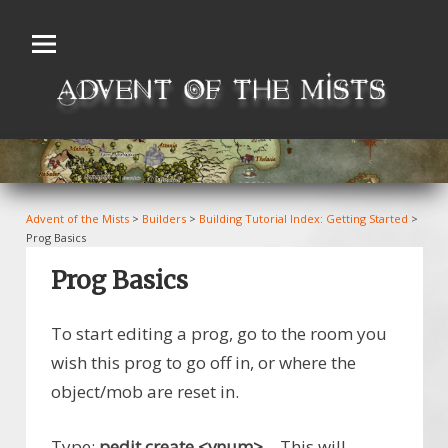
Skip
to
content
Advent of the Mists
>
Builders
>
Building Tutorial Index: Getting Started
>
Prog Basics
Prog Basics
To start editing a prog, go to the room you
wish this prog to go off in, or where the
object/mob are reset in.
Type:
pedit create <vnum>
– This will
○ ○ ○ ○ ○
◆ **Task**
Copy out the text read from the data above line for line, without changing anything, and leave the pictures out of your answer.

◆ **Task output**
Skip
to
content
Advent of the Mists
>
Builders
>
Building Tutorial Index: Getting Started
>
Prog Basics
Prog Basics
To start editing a prog, go to the room you
wish this prog to go off in, or where the
object/mob are reset in.
Type:
pedit create <vnum>
– This will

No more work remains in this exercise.